■ Exercise ■
When you reach the line in the listing below that contains "- Comprehensive medical records", begin returning lines exactly as written, and stop after the line that contains "## 🚀 NEXT STEPS". Return no other lines.
##############################
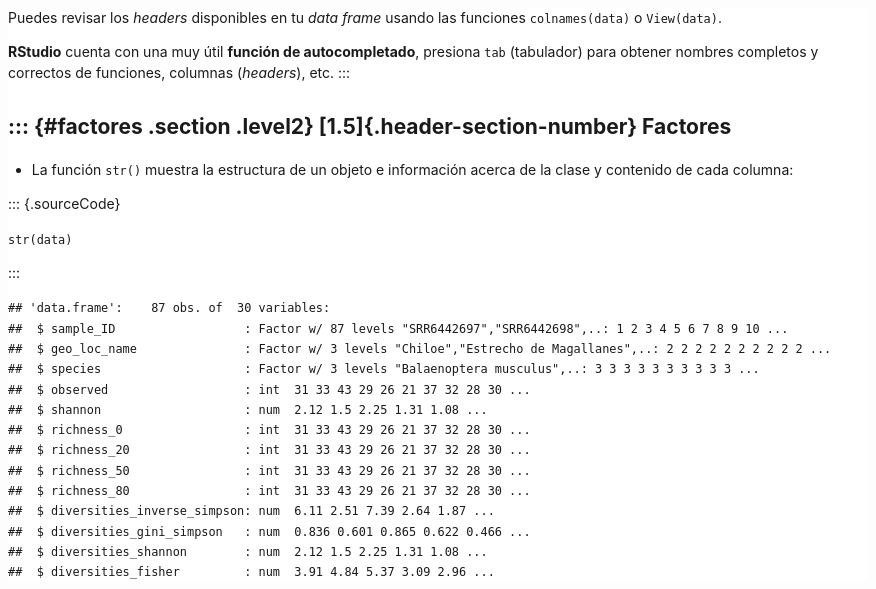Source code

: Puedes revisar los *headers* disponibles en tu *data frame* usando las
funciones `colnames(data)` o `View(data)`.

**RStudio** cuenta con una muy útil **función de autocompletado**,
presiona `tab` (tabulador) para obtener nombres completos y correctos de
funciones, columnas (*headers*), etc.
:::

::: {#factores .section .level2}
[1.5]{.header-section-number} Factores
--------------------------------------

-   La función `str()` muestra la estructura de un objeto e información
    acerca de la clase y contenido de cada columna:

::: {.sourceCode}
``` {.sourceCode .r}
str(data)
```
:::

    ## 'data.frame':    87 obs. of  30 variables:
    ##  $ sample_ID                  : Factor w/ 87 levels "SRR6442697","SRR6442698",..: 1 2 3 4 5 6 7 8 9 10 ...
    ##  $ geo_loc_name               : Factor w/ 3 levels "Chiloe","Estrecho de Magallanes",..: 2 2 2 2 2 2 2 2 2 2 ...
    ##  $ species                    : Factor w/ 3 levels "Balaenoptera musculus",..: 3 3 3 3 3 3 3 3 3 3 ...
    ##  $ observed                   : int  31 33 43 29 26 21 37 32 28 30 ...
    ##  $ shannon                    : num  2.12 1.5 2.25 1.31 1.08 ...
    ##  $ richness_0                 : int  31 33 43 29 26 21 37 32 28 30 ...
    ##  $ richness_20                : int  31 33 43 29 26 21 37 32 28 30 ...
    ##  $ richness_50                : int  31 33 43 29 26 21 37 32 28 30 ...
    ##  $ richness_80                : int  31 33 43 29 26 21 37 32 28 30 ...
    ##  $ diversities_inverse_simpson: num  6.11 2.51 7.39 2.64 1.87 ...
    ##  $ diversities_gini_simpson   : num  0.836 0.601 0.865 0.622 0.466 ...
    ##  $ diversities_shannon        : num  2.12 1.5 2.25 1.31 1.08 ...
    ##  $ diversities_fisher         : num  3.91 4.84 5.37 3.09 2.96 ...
##############################
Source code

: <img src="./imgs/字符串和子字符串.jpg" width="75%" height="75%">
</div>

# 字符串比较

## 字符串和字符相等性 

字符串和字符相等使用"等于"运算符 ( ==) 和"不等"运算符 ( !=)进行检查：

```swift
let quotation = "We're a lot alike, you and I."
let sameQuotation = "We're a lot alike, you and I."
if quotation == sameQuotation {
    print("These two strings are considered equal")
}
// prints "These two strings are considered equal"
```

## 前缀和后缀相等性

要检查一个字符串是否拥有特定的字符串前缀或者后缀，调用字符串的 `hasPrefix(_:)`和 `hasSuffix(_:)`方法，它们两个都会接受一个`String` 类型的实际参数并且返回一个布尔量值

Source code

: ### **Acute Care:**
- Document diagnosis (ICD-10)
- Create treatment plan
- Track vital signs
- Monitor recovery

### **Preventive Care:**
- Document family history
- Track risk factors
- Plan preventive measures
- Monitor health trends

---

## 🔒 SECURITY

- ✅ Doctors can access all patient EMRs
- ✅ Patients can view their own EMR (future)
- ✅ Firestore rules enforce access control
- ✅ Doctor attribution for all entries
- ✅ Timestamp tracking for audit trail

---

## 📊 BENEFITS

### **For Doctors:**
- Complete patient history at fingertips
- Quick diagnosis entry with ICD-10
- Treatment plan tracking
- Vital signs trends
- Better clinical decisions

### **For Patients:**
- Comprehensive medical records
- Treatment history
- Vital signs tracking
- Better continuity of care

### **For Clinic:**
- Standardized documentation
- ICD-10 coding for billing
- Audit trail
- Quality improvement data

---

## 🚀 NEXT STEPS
##############################
■ Exercise output ■
- Comprehensive medical records
- Treatment history
- Vital signs tracking
- Better continuity of care

### **For Clinic:**
- Standardized documentation
- ICD-10 coding for billing
- Audit trail
- Quality improvement data

---

## 🚀 NEXT STEPS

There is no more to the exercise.